Nobody on this rocky aviary seems to be bothering anybody else. Each species goes about its business, huddling with its own kind, not looking to pick fights with the others.
There are three varieties of North American puffins, and they all have webbed feet, like ducks, and large beaks, like parrots. The tufted puffin (Fratercula cirrhata), found along the Oregon Coast, is the most lovable, perhaps, of the three, sporting strands of golden plumes that curl over the back of its head.
But cuteness aside, these are tough birds that spend most of their lives on the open ocean, diving for small fish. They take a break from seafaring just once a year to lay one egg per mating pair, then raise their chick until it’s ready to join the puffin navy.
Most of the steep, grassy islands where they choose to nest are very remote, but not Haystack Rock. At low tide, you can walk safely out to this enormous chunk of volcanic basalt and touch it.
With my Southern Oregon bias, I was prepared to be unimpressed by this massive monolith — created by lava flows millions of years ago. It’s supposedly one of Oregon’s most photographed natural wonders, right up there with Multnomah Falls and Crater Lake. But I have a theory about that.
Cannon Beach is only about an hour’s drive west of Portland, so, of course, Haystack gets a lot of cameras pointed at it. There are simply more people up there.
If the coastline were flipped, awesome landmarks closer to our backyard, such as Arch Rock and Whaleshead near Brookings, would win the popularity contest, I’m sure.
Whaleshead even has a blowhole that shoots a stream of water into the air when waves smack the rock just right. Let’s see Haystack do that!
But I do have to admit that this Cannon Beach bulwark makes a bold, majestic statement. And I like that it’s accessibly close to shore, like a community member rather than an aloof overseer of the sandy beach.

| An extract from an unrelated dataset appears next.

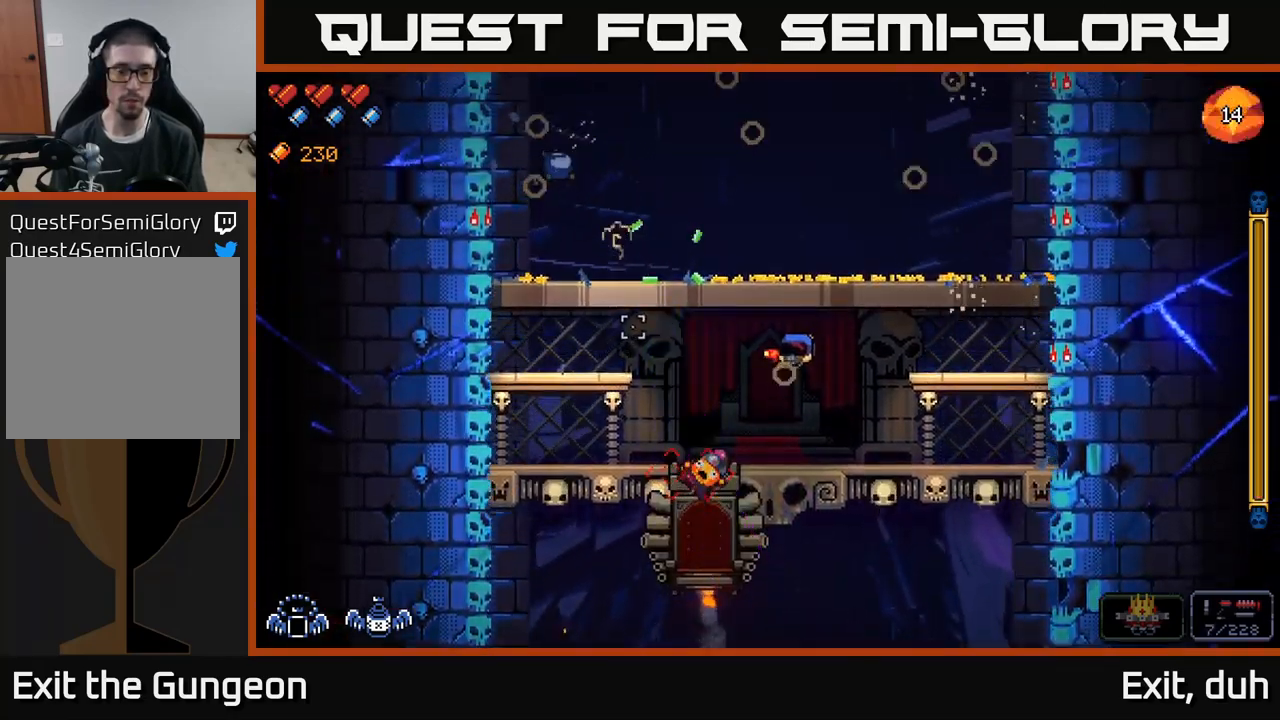
{"buttons": ["Y"], "left_stick": "right", "right_stick": "center", "events": [[100, "R2", "up"], [200, "left_stick", "right"], [250, "right_stick", "center"], [500, "Y", "down"]]}
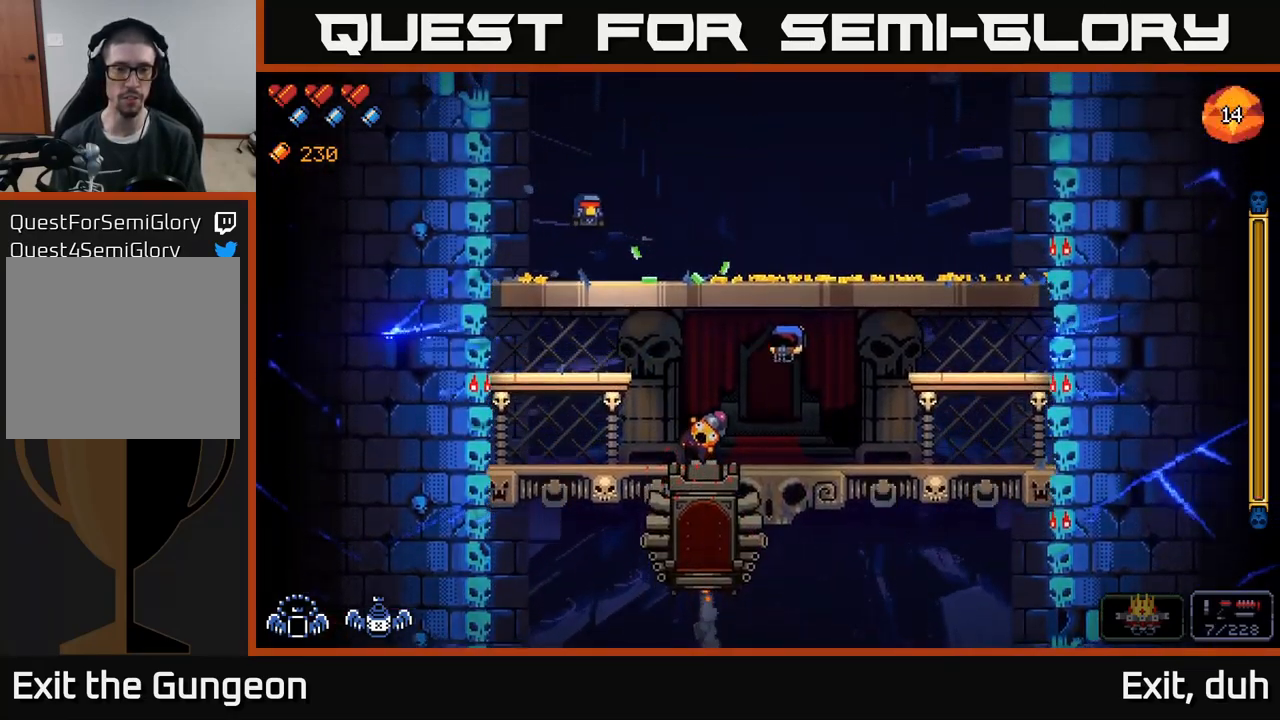
{"buttons": [], "left_stick": "right", "right_stick": "center", "events": [[83, "Y", "up"]]}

Just don’t climb on it. The entire rock, including its tidepools, is protected as part of the Oregon Islands National Wildlife Refuge, a network of 1,853 rocks, reefs and offshore islands set aside for marine bird and mammal habitat.
I approached Haystack from the south, hitting the beach at a state-park wayside, where an interpretive panel said that puffins occupy their nests for about 100 days, beginning in early April.
It was June 13, well within that time range. My mystery birds, therefore, had to be puffins. Right?
When I returned to Haystack later in the day, under a blue sky, my doubts over what I was seeing disappeared. The birds standing on the rock, as if watching a parade, were definitely puffins.
In the brighter light, without the mist, I could make out all their markings clearly. I stopped counting the mob at 20.
Even more exciting, I watched a few take off and fly toward shore. They passed right over my head, their stubby wings beating rapidly.
Though I still couldn’t shake the thought that Haystack Rock is overrated, I could have hugged the big hunk. I owed it my first puffin sightings.